Your instructions ->
If a line in the listing contains "image", copy it out whole.

####

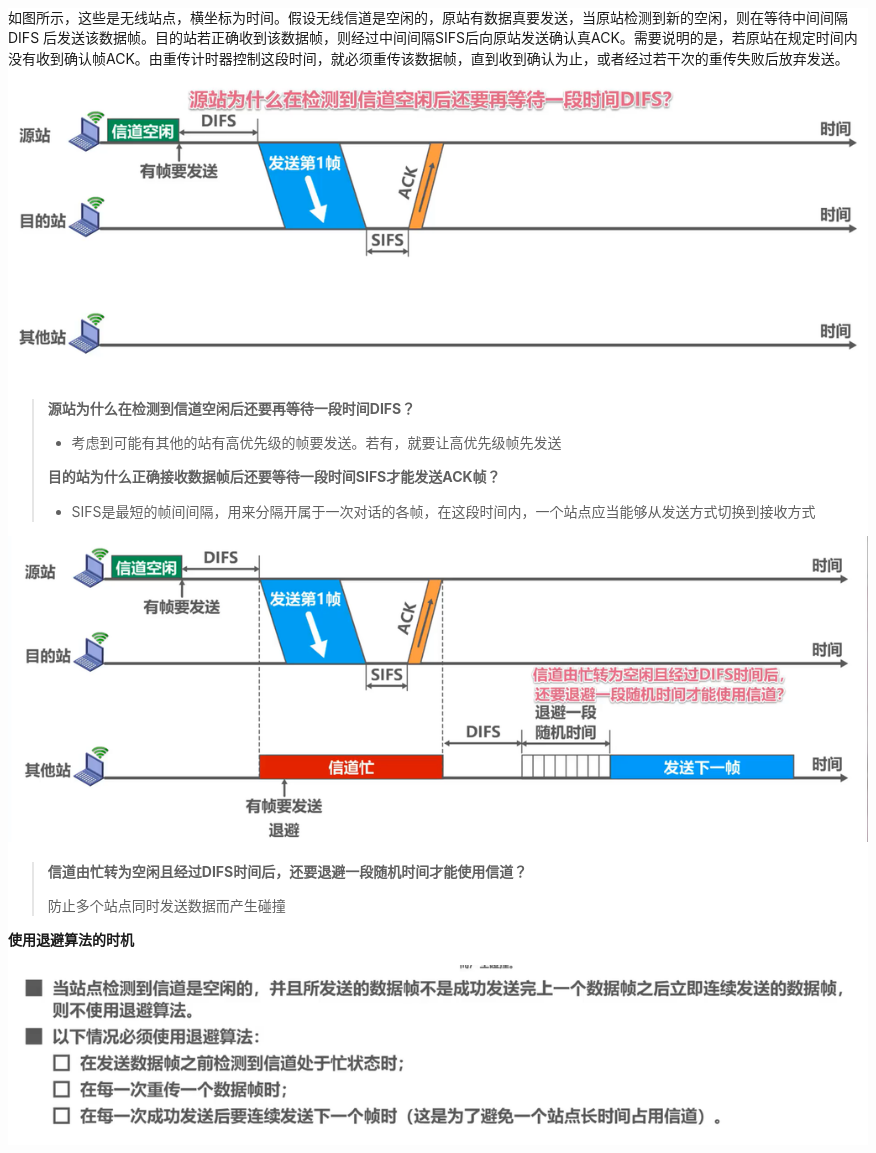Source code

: 如图所示，这些是无线站点，横坐标为时间。假设无线信道是空闲的，原站有数据真要发送，当原站检测到新的空闲，则在等待中间间隔DIFS 后发送该数据帧。目的站若正确收到该数据帧，则经过中间间隔SIFS后向原站发送确认真ACK。需要说明的是，若原站在规定时间内没有收到确认帧ACK。由重传计时器控制这段时间，就必须重传该数据帧，直到收到确认为止，或者经过若干次的重传失败后放弃发送。

![image-20201014200833233](计算机网络第3章（数据链路层）.assets/image-20201014200833233.png)

> **源站为什么在检测到信道空闲后还要再等待一段时间DIFS？**
>
> * 考虑到可能有其他的站有高优先级的帧要发送。若有，就要让高优先级帧先发送
>
> **目的站为什么正确接收数据帧后还要等待一段时间SIFS才能发送ACK帧？**
>
> * SIFS是最短的帧间间隔，用来分隔开属于一次对话的各帧，在这段时间内，一个站点应当能够从发送方式切换到接收方式

![image-20201014201511741](计算机网络第3章（数据链路层）.assets/image-20201014201511741.png)

> **信道由忙转为空闲且经过DIFS时间后，还要退避一段随机时间才能使用信道？**
>
> 防止多个站点同时发送数据而产生碰撞

**使用退避算法的时机**

![image-20201014201927680](计算机网络第3章（数据链路层）.assets/image-20201014201927680.png)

####

Solution for this problem ->
![image-20201014200833233](计算机网络第3章（数据链路层）.assets/image-20201014200833233.png)
![image-20201014201511741](计算机网络第3章（数据链路层）.assets/image-20201014201511741.png)
![image-20201014201927680](计算机网络第3章（数据链路层）.assets/image-20201014201927680.png)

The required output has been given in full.